The code block below shows how to conduct this simulation in R.

possible.ns <- seq(from=100, to=2000, by=50) # The sample sizes we'll be considering 
powers <- rep(NA, length(possible.ns)) # Empty object to collect simulation estimates 
alpha <- 0.05 # Standard significance level 
sims <- 500 # Number of simulations to conduct for each N 

#### Outer loop to vary the number of subjects #### 
for (j in 1:length(possible.ns)){ N <- possible.ns[j] # Pick the jth value for N 

  Y0 <- rnorm(n=N, mean=60, sd=20) # control potential outcome 
  tau <- 5 # Hypothesize treatment effect 
  Y1 <- Y0 + tau # treatment potential outcome                                   
  significant.experiments <- rep(NA, sims) # Empty object to count significant experiments 
                                  
  #### Inner loop to conduct experiments "sims" times over for each N #### 
  for (i in 1:sims){
        Z.sim <- rbinom(n=N, size=1, prob=.5) # Do a random assignment 
        Y.sim <- Y1*Z.sim + Y0*(1-Z.sim) # Reveal outcomes according to assignment 
        fit.sim <- lm(Y.sim ~ Z.sim) # Do analysis (Simple regression) 
        p.value <- summary(fit.sim)$coefficients[2,4] # Extract p-values 
        significant.experiments[i] <- (p.value <= alpha) # Determine significance according to p <= 0.05
        }
  powers[j] <- mean(significant.experiments) # store average success rate (power) for each N 
  } 
powers 
##  [1] 0.234 0.272 0.362 0.468 0.648 0.700 0.700 0.808 0.738 0.840 0.786
## [12] 0.878 0.924 0.906 0.972 0.946 0.952 0.970 0.992 0.976 0.994 0.994
## [23] 0.994 0.990 0.990 0.992 0.998 0.994 1.000 0.998 0.998 1.000 0.998
## [34] 1.000 1.000 1.000 1.000 1.000 1.000

The code for this simulation and others is available here. Simulation is a far more flexible, and far more intuitive way to think about power analysis. Even the smallest tweaks to an experimental design are difficult to capture in a formula (adding a second treatment group, for example), but are relatively straightforward to include in a simulation.
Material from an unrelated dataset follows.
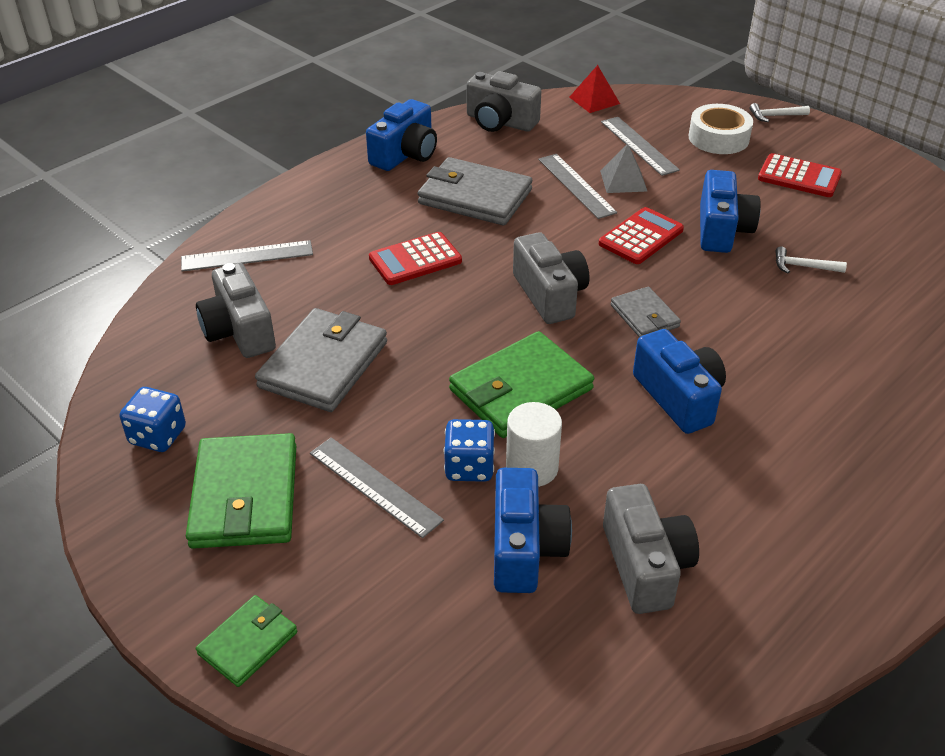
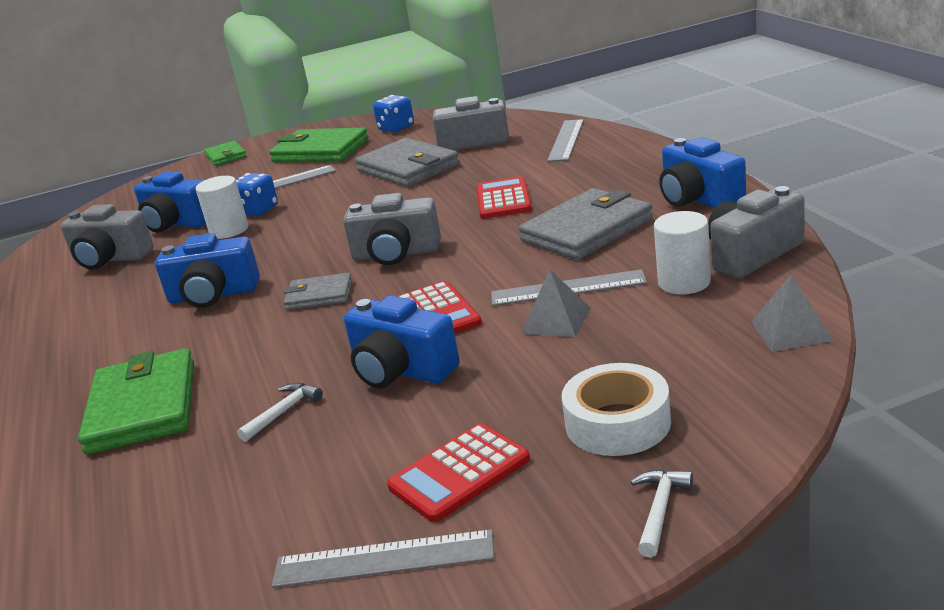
camera: 120 degrees right, 15 degrees down
(520, 390) = (302, 232): green wallet -> green wallet (143, 407)
(549, 141) = (684, 282): none -> white cylinder
(594, 100) = (791, 330): red pyramid -> grey pyramid
(638, 145) = (635, 346): grey ruler -> grey ruler (383, 559)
In addition to counting up how often your experiments come up statistically significant, you can directly observe the distribution of p-values you’re likely to get. The graph below shows that under these assumptions, you can get expect to get quite a few p-values in the 0.01 range, but that 80% will be below 0.05.
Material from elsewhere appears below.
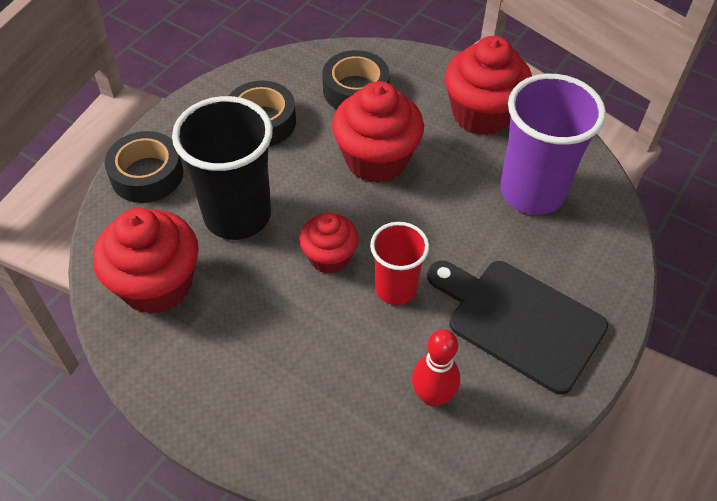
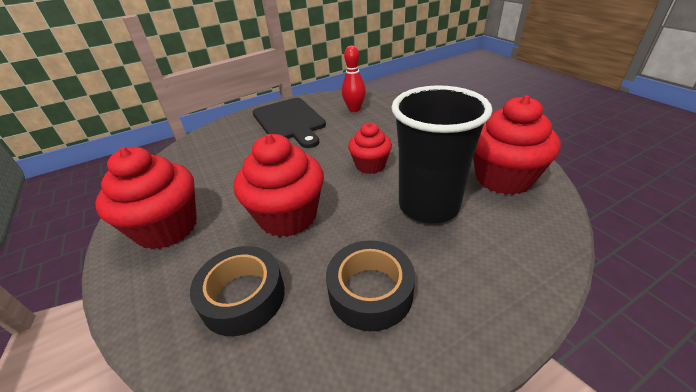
camera: 150 degrees left, 15 degrees down
(147, 175) = (518, 268): black tape -> none
(395, 288) = (340, 143): red cup -> none
(532, 192) = (210, 167): purple cup -> none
7 How to Change your Design to Improve Your Power

When it comes to statistical power, the only thing that that’s under your control is the design of the experiment. As we’ve seen above, an obvious design choice is the number of subjects to include in the experiment. The more subjects, the higher the power.

However, the number of subjects is not the only design choice that has consequences for power. There are two broad classes of design choices that are especially important in this regard.

There are too many choices to cover in this short article, but check out the Simulation for Power Analysis code page for some ways to get started. But to give a flavor of the simulation approach, consider how you would conduct a power analysis if you wanted to include covariates in your analysis.

If the covariates you include as control variables are strongly related to the outcome, then you’ve dramatically increased the power of your experiment.Unfortunately, the extra power that comes with including control variables is very hard to capture in a compact formula. Almost none of the power formulas found in textbooks or floating around on the internet can provide guidance on what the inclusion of covariates will do for your power.

The answer is simulation.

Here’s a graph that compares the power of an experiment that does control for background attributes to one that does. The R-square of the regression relating income to age and gender is pretty high — around .66 — meaning that the covariates that we have gathered (generated) are highly predictive. For a rough comparison, sigma, the level of background noise that the unadjusted model is dealing with, is around 33. This graph shows that at any N, the covariate-adjusted model has more power — so much so that the unadjusted model would need 1500 subjects to achieve what the covariate-adjusted model can do with 500.